Khaled Hosseini (inspired by Stephen King)

“You write because you have an idea in your mind that feels so genuine, so important, so true. And yet, by the time this idea passes through the different filters of your mind, and into your hand, and onto the page or computer screen — it becomes distorted, and it’s been diminished. The writing you end up with is an approximation, if you’re lucky, of whatever it was you really wanted to say… Even my finished books are approximations of what I intended to do. I try to narrow the gap, as much as I possibly can, between what I wanted to say and what’s actually on the page. But there’s still a gap, there always is. It’s very, very difficult. And it’s humbling.”

Michael Chabon (inspired by Jorge Luis Borges)

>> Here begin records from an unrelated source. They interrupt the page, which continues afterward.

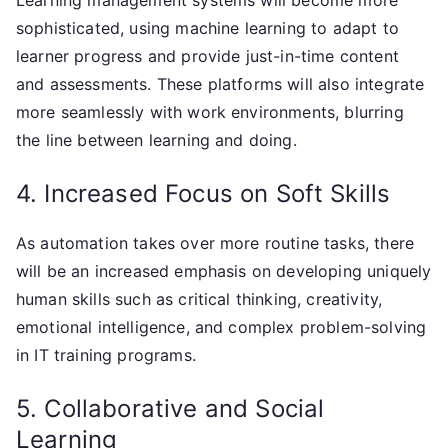
Learning management systems will become more
sophisticated, using machine learning to adapt to
learner progress and provide just-in-time content
and assessments. These platforms will also integrate
more seamlessly with work environments, blurring
the line between learning and doing.
4. Increased Focus on Soft Skills
As automation takes over more routine tasks, there
will be an increased emphasis on developing uniquely
human skills such as critical thinking, creativity,
emotional intelligence, and complex problem-solving
in IT training programs.
5. Collaborative and Social
Learning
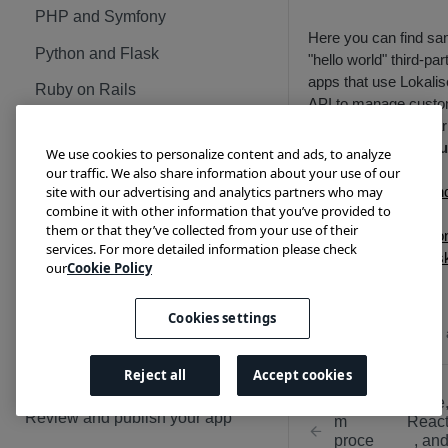
PHP and Symfony
Here you can find sa
Python and Flask
"hello world" third-par
apps that use Lokalis
Ruby on Rails
API to manage cust
data both with regular
Lokalise webhooks: Sample
API tokens
and
OAu
apps
We use cookies to personalize content and ads, to analyze
flow
.
our traffic. We also share information about your use of our
Node
Lokalise API: Introduction
site with our advertising and analytics partners who may
Node, React, an
combine it with other information that you’ve provided to
Next.js
PHP and Symfony
Lokalise API in practice
them or that they’ve collected from your use of their
PHP and Symfo
services. For more detailed information please check
Python and Flask
Python and Flas
Lokalise custom processor:
our
Cookie Policy
Ruby on Rails
Sample apps
Ruby on Rails
Node and Fastify
Cookies settings
Updated
12 months 
PUBLISHING APPS
PHP and Symfony
Reject all
Accept cookies
Guidelines and tips
Python and Flask
Custo
Node
App review checklist
Review and publish your app
m
Reac
Ruby on Rails
proce
, an
App content guidelines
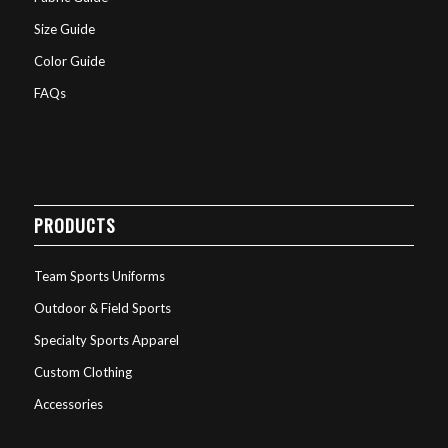
Size Guide
Color Guide
FAQs
PRODUCTS
Team Sports Uniforms
Outdoor & Field Sports
Specialty Sports Apparel
Custom Clothing
Accessories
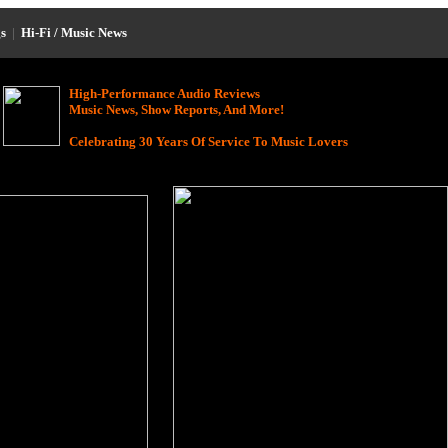
s
|
Hi-Fi / Music News
High-Performance Audio Reviews
Music News, Show Reports, And More!
Celebrating 30 Years Of Service To Music Lovers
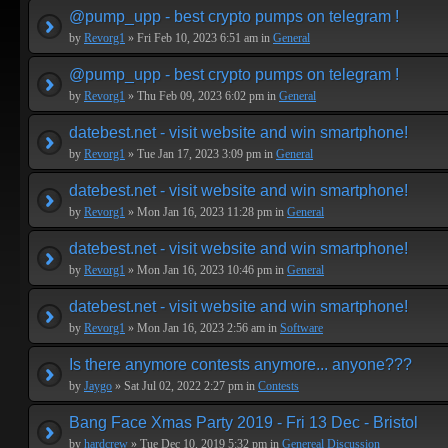
@pump_upp - best crypto pumps on telegram !
by
Revorg1
» Fri Feb 10, 2023 6:51 am in
General
@pump_upp - best crypto pumps on telegram !
by
Revorg1
» Thu Feb 09, 2023 6:02 pm in
General
datebest.net - visit website and win smartphone!
by
Revorg1
» Tue Jan 17, 2023 3:09 pm in
General
datebest.net - visit website and win smartphone!
by
Revorg1
» Mon Jan 16, 2023 11:28 pm in
General
datebest.net - visit website and win smartphone!
by
Revorg1
» Mon Jan 16, 2023 10:46 pm in
General
datebest.net - visit website and win smartphone!
by
Revorg1
» Mon Jan 16, 2023 2:56 am in
Software
Is there anymore contests anymore... anyone???
by
Jaygo
» Sat Jul 02, 2022 2:27 pm in
Contests
Bang Face Xmas Party 2019 - Fri 13 Dec - Bristol
by
hardcrew
» Tue Dec 10, 2019 5:32 pm in
Genereal Discussion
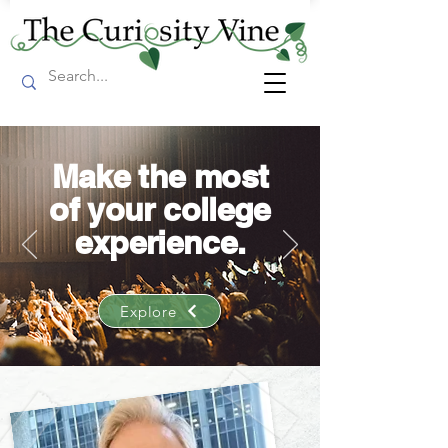
Make the most
of your college
experience.
Explore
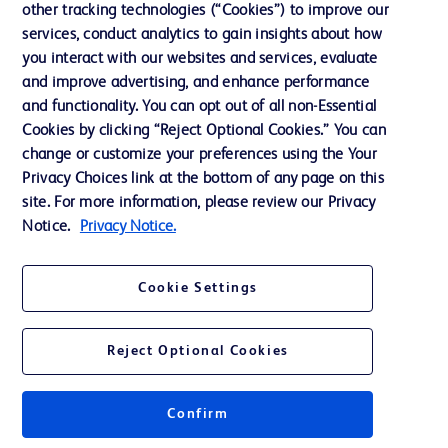
other tracking technologies (“Cookies”) to improve our
services, conduct analytics to gain insights about how
Contact us
you interact with our websites and services, evaluate
and improve advertising, and enhance performance
Cookie Preferences
and functionality. You can opt out of all non-Essential
Privacy Notice
Cookies by clicking “Reject Optional Cookies.” You can
change or customize your preferences using the Your
Terms of Use
Privacy Choices link at the bottom of any page on this
Website Accessibility
site. For more information, please review our Privacy
Notice.
Privacy Notice.
Your Privacy Choices
Cookie Settings
Reject Optional Cookies
© 2026 BD. All rights reserved. BD and the BD Logo are trademarks of
Becton, Dickinson and Company. All other trademarks are the property of
their respective owners.
Confirm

“In the Borges story, the narrator’s reaction to the Aleph — “I felt infinite wonder, infinite pity” — is not how I feel on a daily basis when I am writing. But it serves as a reminder of what I ought to be feeling while I work, an I’m describing the behavior of human beings and of the world.”

Leslie Jamison (inspired by Anne Carson)

“I really believe that there are extraordinary things to be said about deeply ordinary experiences. When I teach nonfiction, the biggest student conundrum around personal writing is: Why would anybody care what happened to me? There’s a shame around just having lived an ordinary life. And it’s not like they’re wrong — it is going to be harder for them to get a book deal, say, for their memoir of living in the suburbs. But the paralyzing anxiety I hear students articulate, and also feel in myself, is what ‘this is not uncommon’ speaks to: the experience of trying to find words for an emotion that mattered so much, even while recognizing it’s the most common thing in the world.”

Who/what inspires your creative acts?